The multiorgan autonomic dysfunction described here for the β2−/−β4−/− mice resembles that described previously in mice deficient for the α3 subunit (Xu et al., 1999). Overall the symptoms observed in the mice are similar to those of the human autosomal recessive megacystis-microcolon-intestinal hypoperistalsis syndrome (MMIHS) (Anneren et al., 1991). The data presented are also instructive in considering possible parallels with the human MMIHS disorder. As we speculated previously, mutations in the α3 nAChR subunit might be the basis of this condition in humans. However, the data for the β4−/− mice make it clear that the human disorder might alternatively be caused by loss-of-function mutations in the β4 subunit. The prune belly syndrome would be another disorder of particular interest regarding the possibility of mutations in various nAChR subunits. This syndrome frequently reflects megacystis in utero resolving by the time of birth, and there are some similarities between prune belly syndrome and MMIHS (Oliveira et al., 1983). Similarly, other human disorders such as congenital mydriasis, intestinal hypoperistalsis, or pseudo-obstruction or other forms of autonomic dysfunction might be caused by varying deficits in neuronal nAChRs.
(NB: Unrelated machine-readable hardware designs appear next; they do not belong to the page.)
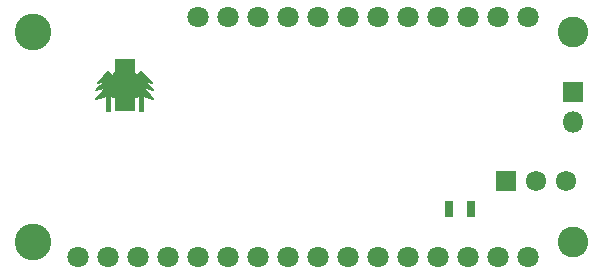
<source format=gbs>
G04 #@! TF.GenerationSoftware,KiCad,Pcbnew,(5.0.0-rc2-dev-444-g2974a2c10)*
G04 #@! TF.CreationDate,2019-09-13T20:51:01-07:00*
G04 #@! TF.ProjectId,Waveform_Gen_ADSR,57617665666F726D5F47656E5F414453,v00*
G04 #@! TF.SameCoordinates,Original*
G04 #@! TF.FileFunction,Soldermask,Bot*
G04 #@! TF.FilePolarity,Negative*
%FSLAX46Y46*%
G04 Gerber Fmt 4.6, Leading zero omitted, Abs format (unit mm)*
G04 Created by KiCad (PCBNEW (5.0.0-rc2-dev-444-g2974a2c10)) date 09/13/19 20:51:01*
%MOMM*%
%LPD*%
G01*
G04 APERTURE LIST*
%ADD10C,0.150000*%
%ADD11R,1.701600X1.301600*%
%ADD12O,1.801600X1.801600*%
%ADD13R,1.801600X1.801600*%
%ADD14C,1.721600*%
%ADD15R,1.721600X1.721600*%
%ADD16C,1.801600*%
%ADD17C,2.601600*%
%ADD18C,3.101600*%
%ADD19R,0.801600X1.401600*%
G04 APERTURE END LIST*
D10*
G36*
X104571600Y-101411400D02*
X104571600Y-103211400D01*
X106581600Y-103231400D01*
X106581600Y-101431400D01*
X104571600Y-101411400D01*
G37*
X104571600Y-101411400D02*
X104571600Y-103211400D01*
X106581600Y-103231400D01*
X106581600Y-101431400D01*
X104571600Y-101411400D01*
G36*
X106991600Y-101231400D02*
X106102600Y-102120400D01*
X106864600Y-101866400D01*
X105975600Y-102755400D01*
X106864600Y-102501400D01*
X105975600Y-103517400D01*
X106864600Y-103263400D01*
X106864600Y-104533400D01*
X107118600Y-104533400D01*
X107118600Y-103263400D01*
X108007600Y-103517400D01*
X107118600Y-102501400D01*
X108007600Y-102755400D01*
X107118600Y-101866400D01*
X107880600Y-102120400D01*
X106991600Y-101231400D01*
G37*
X106991600Y-101231400D02*
X106102600Y-102120400D01*
X106864600Y-101866400D01*
X105975600Y-102755400D01*
X106864600Y-102501400D01*
X105975600Y-103517400D01*
X106864600Y-103263400D01*
X106864600Y-104533400D01*
X107118600Y-104533400D01*
X107118600Y-103263400D01*
X108007600Y-103517400D01*
X107118600Y-102501400D01*
X108007600Y-102755400D01*
X107118600Y-101866400D01*
X107880600Y-102120400D01*
X106991600Y-101231400D01*
G36*
X105594600Y-100469400D02*
X104705600Y-101358400D01*
X105467600Y-101104400D01*
X104578600Y-101993400D01*
X105467600Y-101739400D01*
X104578600Y-102755400D01*
X105467600Y-102501400D01*
X105467600Y-103771400D01*
X105721600Y-103771400D01*
X105721600Y-102501400D01*
X106610600Y-102755400D01*
X105721600Y-101739400D01*
X106610600Y-101993400D01*
X105721600Y-101104400D01*
X106483600Y-101358400D01*
X105594600Y-100469400D01*
G37*
X105594600Y-100469400D02*
X104705600Y-101358400D01*
X105467600Y-101104400D01*
X104578600Y-101993400D01*
X105467600Y-101739400D01*
X104578600Y-102755400D01*
X105467600Y-102501400D01*
X105467600Y-103771400D01*
X105721600Y-103771400D01*
X105721600Y-102501400D01*
X106610600Y-102755400D01*
X105721600Y-101739400D01*
X106610600Y-101993400D01*
X105721600Y-101104400D01*
X106483600Y-101358400D01*
X105594600Y-100469400D01*
G36*
X104197600Y-101231400D02*
X103308600Y-102120400D01*
X104070600Y-101866400D01*
X103181600Y-102755400D01*
X104070600Y-102501400D01*
X103181600Y-103517400D01*
X104070600Y-103263400D01*
X104070600Y-104533400D01*
X104324600Y-104533400D01*
X104324600Y-103263400D01*
X105213600Y-103517400D01*
X104324600Y-102501400D01*
X105213600Y-102755400D01*
X104324600Y-101866400D01*
X105086600Y-102120400D01*
X104197600Y-101231400D01*
G37*
X104197600Y-101231400D02*
X103308600Y-102120400D01*
X104070600Y-101866400D01*
X103181600Y-102755400D01*
X104070600Y-102501400D01*
X103181600Y-103517400D01*
X104070600Y-103263400D01*
X104070600Y-104533400D01*
X104324600Y-104533400D01*
X104324600Y-103263400D01*
X105213600Y-103517400D01*
X104324600Y-102501400D01*
X105213600Y-102755400D01*
X104324600Y-101866400D01*
X105086600Y-102120400D01*
X104197600Y-101231400D01*
D11*
X105591600Y-100681400D03*
X105591600Y-103881400D03*
D12*
X143510000Y-105410000D03*
D13*
X143510000Y-102870000D03*
D14*
X142980000Y-110400000D03*
X140440000Y-110400000D03*
D15*
X137900000Y-110400000D03*
D16*
X101600000Y-116840000D03*
X104140000Y-116840000D03*
X106680000Y-116840000D03*
X109220000Y-116840000D03*
X111760000Y-116840000D03*
X114300000Y-116840000D03*
X116840000Y-116840000D03*
X119380000Y-116840000D03*
X121920000Y-116840000D03*
X124460000Y-116840000D03*
X127000000Y-116840000D03*
X129540000Y-116840000D03*
X132080000Y-116840000D03*
X134620000Y-116840000D03*
X137160000Y-116840000D03*
X139700000Y-116840000D03*
X111760000Y-96520000D03*
X114300000Y-96520000D03*
X116840000Y-96520000D03*
X119380000Y-96520000D03*
X121920000Y-96520000D03*
X124460000Y-96520000D03*
X127000000Y-96520000D03*
X129540000Y-96520000D03*
X132080000Y-96520000D03*
X134620000Y-96520000D03*
X137160000Y-96520000D03*
X139700000Y-96520000D03*
D17*
X143510000Y-97790000D03*
X143510000Y-115570000D03*
D18*
X97790000Y-115570000D03*
X97790000Y-97790000D03*
D19*
X134935000Y-112801400D03*
X133035000Y-112801400D03*
M02*

</source>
In conclusion, we have shown that the simultaneous absence of the β2 and the β4 subunits alters the autonomic control of several peripheral organs and affects survival and growth. The lack of overt phenotypes in mice lacking either β subunit indicates a partial redundancy between β2 and β4. It is anticipated that the autonomic dysfunction observed in the β2−/−β4−/− mice affects other organ systems such as the cardiovascular system. Because of the high perinatal mortality, investigation of possible CNS dysfunction in the β2−/−β4−/− mice will be feasible only with conditional mutations restricted to the CNS. The β2−/− and the β4−/− single-mutant mice are readily available for behavioral studies in basal conditions as well as during nicotine administration.